What the task requires >> Output a verbatim span from the essay excerpt on English rural heritage: begin at the words "Comparative literary perspectives" and stop after "through colonial hybridity.".

Selected excerpt >>
[Start of section]
Comparative literary perspectives allow us to explore both the extent and the concerns of this difference in literatures which are fundamentally related through the global reach of empire. If Britain is to be considered postcolonial, how is this postcoloniality similar and different to the postcoloniality of the ex-colonies? Comparative postcolonial approaches to contemporary fiction afford us an opportunity to examine this within a late capitalist globalized context. They suggest how Britain’s efforts to confront its postimperial present (as these recent critical studies endeavour to explore) impress upon the ex-colonies in an increasingly interconnected world once bound through colonial hybridity.
More particularly, this essay is interested in the contrasting ruralities between Britain’s postimperial countryside and her postcolonial spaces. The British Empire bestowed very different legacies to these vastly varied rural spaces. Comparing literary representations highly conscious of the engagement between these rural spaces and globalization produces discrepant experiences, and memories. While texts such as W. G. Sebald’s The Rings of Saturn (1995) and V. S. Naipaul’s The Enigma of Arrival (1987) see a postimperial Britain in decline reflected through an English countryside whose society and great estates are falling into decrepitude, Julian Barnes’s satirical postmodern novel England, England (1998) ostensibly engages with efforts to revivify the great traditions and heritage of the English countryside within the global processes of late capitalism. Barnes’s overtly satirical and playful tone contrasts with the melancholia which pervades Sebald’s and Naipaul’s texts. In the ex-colonies, Indian writers in particular — including Arundhati Roy and Salman Rushdie — also deploy self-conscious satire to mock the inherited English values which have infiltrated rural India. Kiran Desai’s Inheritance of Loss (2006) similarly possesses elements of satire about the persistence of colonial values in the backwaters of India. However, the novel’s structure, with chapters alternating between rural India and metropolitan New York, prompts further connections between these two spaces. By comparing Barnes’s and Desai’s novels, this essay juxtaposes the postimperial English countryside with postcolonial rural India by exploring the discourses of English heritage within these different environments.
Barnes’s novel serves as an indictment of England’s highly successful heritage industry, and critiques Britain’s attempts to rekindle greatness in the face of postimperial decline and global obsolescence in the late twentieth century. More specifically, England, England suggests that England’s sense of its national heritage continues to be preoccupied with an idealized rural outlook and agrarian order. The novel presents this purportedly authentic idea of English heritage and cultural continuity as falsely celebratory, constructed to perpetuate an anachronistic myth of an original England based around a façade of country life and rural iconography. While offering sentimental nostalgia and a retreat from the modern world, this myth is a simulacrum of the past; one that, Barnes suggests, is parochial and ignorant. Yet the novel also farcically depicts this myth as a marketable commodity in a global tourist industry, sold to an international market eager to purchase and imbibe forms of Englishness. While Barnes’s novel enables “a global reading of the bucolic heritage in our literature” (Gifford, 2009: 246), it also questions the social construction of this heritage, often viewed blindly as innate to the nation’s spirit and identity.
[End of section]
Information >>
[Start of section]
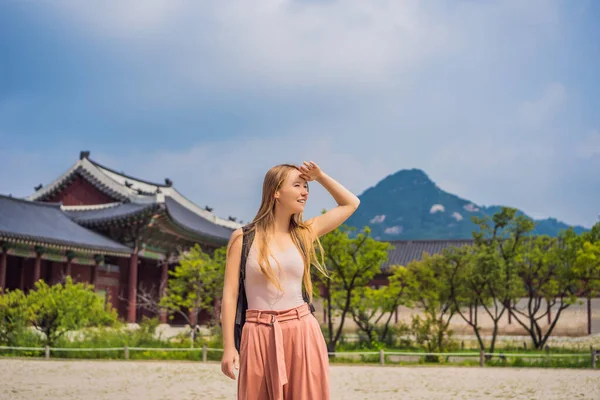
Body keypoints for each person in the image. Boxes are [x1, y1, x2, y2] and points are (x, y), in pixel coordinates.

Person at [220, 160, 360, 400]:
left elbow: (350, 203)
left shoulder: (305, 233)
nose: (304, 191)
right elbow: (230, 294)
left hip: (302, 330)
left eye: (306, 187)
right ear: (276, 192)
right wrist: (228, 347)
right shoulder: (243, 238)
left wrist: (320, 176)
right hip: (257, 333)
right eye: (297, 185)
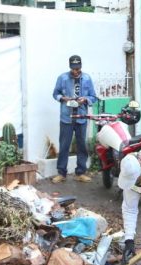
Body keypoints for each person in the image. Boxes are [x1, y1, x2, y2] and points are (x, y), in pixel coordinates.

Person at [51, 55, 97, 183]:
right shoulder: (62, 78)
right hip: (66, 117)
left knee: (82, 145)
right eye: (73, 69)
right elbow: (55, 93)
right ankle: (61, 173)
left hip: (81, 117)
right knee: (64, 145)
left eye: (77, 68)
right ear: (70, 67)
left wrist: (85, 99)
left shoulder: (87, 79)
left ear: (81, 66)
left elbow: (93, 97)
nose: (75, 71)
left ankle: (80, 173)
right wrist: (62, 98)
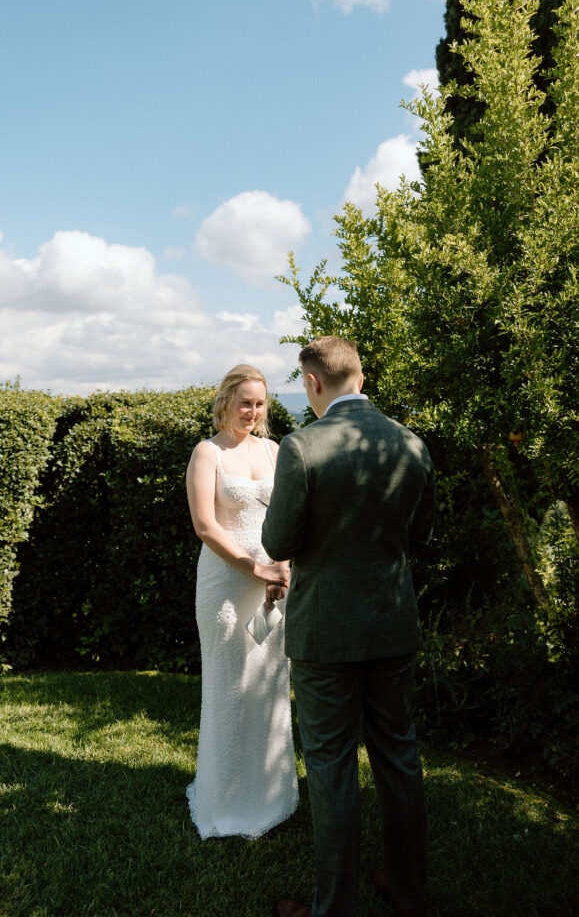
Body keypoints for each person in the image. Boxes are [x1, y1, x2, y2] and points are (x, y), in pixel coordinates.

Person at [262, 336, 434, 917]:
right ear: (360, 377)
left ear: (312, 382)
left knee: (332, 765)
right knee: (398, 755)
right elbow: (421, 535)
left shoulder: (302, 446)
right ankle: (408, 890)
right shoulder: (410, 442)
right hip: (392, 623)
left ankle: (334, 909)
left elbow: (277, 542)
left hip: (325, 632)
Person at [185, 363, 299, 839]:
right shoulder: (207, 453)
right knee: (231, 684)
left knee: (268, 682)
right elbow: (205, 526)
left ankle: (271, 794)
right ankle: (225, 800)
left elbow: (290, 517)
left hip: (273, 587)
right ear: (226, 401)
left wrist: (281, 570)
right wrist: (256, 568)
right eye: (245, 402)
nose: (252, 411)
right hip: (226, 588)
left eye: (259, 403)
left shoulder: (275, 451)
[End of section]
[Start of section]
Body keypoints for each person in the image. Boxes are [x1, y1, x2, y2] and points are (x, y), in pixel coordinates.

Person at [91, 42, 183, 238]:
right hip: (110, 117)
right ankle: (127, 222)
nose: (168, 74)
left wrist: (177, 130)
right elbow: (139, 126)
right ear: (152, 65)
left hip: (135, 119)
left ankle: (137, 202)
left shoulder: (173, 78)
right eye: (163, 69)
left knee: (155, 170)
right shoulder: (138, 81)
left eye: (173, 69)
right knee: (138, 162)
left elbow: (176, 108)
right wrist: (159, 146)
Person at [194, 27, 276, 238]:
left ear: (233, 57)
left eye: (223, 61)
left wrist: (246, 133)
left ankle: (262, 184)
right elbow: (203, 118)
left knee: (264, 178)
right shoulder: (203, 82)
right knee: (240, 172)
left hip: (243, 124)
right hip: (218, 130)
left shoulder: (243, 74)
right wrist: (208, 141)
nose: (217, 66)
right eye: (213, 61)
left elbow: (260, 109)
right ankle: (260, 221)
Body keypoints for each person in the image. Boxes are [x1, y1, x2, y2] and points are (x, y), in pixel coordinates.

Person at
[End of section]
[Start of section]
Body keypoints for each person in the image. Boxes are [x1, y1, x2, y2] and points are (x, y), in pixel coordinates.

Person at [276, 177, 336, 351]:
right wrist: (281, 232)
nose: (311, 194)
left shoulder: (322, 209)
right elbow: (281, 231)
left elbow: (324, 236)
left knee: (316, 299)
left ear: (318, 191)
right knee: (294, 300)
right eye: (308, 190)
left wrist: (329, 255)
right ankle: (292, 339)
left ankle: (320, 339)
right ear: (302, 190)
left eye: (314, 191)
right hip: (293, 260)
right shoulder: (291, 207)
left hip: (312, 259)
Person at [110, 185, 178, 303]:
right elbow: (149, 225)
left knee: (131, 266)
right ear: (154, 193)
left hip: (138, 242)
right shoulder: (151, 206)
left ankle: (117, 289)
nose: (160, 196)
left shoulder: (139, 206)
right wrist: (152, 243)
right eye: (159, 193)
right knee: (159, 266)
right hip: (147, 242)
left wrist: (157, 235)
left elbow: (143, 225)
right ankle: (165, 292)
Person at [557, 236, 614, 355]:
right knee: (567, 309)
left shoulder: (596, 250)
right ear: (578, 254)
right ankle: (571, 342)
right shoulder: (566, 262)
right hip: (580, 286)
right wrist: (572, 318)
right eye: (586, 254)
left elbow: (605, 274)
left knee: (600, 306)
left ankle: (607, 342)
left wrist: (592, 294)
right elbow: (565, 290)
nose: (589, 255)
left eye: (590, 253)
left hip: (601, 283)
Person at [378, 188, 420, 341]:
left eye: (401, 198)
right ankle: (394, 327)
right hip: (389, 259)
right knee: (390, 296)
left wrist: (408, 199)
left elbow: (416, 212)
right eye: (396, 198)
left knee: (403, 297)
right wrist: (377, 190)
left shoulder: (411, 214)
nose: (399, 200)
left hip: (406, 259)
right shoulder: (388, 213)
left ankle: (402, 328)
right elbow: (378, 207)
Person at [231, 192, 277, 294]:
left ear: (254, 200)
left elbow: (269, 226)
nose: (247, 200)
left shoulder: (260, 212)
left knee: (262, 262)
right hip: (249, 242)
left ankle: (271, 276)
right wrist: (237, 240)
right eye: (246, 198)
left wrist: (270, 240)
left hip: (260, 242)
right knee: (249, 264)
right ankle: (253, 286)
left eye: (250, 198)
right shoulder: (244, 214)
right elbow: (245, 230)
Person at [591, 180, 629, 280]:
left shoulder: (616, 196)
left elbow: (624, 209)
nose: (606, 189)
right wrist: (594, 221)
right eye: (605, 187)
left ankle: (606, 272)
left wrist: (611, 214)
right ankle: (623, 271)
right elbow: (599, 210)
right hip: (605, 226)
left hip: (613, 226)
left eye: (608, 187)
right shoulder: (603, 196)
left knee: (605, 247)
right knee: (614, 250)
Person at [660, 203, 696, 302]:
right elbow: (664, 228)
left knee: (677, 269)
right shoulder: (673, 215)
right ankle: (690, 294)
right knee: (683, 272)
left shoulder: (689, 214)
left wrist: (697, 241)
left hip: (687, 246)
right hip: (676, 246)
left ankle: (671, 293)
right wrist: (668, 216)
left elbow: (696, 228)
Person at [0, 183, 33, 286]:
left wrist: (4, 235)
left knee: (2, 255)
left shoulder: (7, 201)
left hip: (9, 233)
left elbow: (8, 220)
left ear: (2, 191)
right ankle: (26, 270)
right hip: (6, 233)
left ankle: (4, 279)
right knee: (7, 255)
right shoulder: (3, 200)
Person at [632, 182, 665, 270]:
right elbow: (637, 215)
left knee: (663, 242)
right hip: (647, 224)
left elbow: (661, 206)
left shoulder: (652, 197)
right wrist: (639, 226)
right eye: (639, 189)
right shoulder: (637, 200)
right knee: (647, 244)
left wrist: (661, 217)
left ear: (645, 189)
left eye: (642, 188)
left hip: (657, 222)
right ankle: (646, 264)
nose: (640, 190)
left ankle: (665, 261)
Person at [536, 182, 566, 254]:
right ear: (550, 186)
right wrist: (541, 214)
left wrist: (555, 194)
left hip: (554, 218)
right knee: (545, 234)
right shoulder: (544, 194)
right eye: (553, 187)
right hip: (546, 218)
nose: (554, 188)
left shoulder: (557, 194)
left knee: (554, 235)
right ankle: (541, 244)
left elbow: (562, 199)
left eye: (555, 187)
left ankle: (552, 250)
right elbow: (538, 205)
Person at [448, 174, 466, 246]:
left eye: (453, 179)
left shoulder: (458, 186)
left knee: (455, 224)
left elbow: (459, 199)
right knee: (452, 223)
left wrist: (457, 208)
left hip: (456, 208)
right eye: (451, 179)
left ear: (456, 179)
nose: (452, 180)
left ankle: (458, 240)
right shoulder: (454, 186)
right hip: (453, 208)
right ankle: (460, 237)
[End of section]
Answer below >>
Comparative literary perspectives allow us to explore both the extent and the concerns of this difference in literatures which are fundamentally related through the global reach of empire. If Britain is to be considered postcolonial, how is this postcoloniality similar and different to the postcoloniality of the ex-colonies? Comparative postcolonial approaches to contemporary fiction afford us an opportunity to examine this within a late capitalist globalized context. They suggest how Britain’s efforts to confront its postimperial present (as these recent critical studies endeavour to explore) impress upon the ex-colonies in an increasingly interconnected world once bound through colonial hybridity.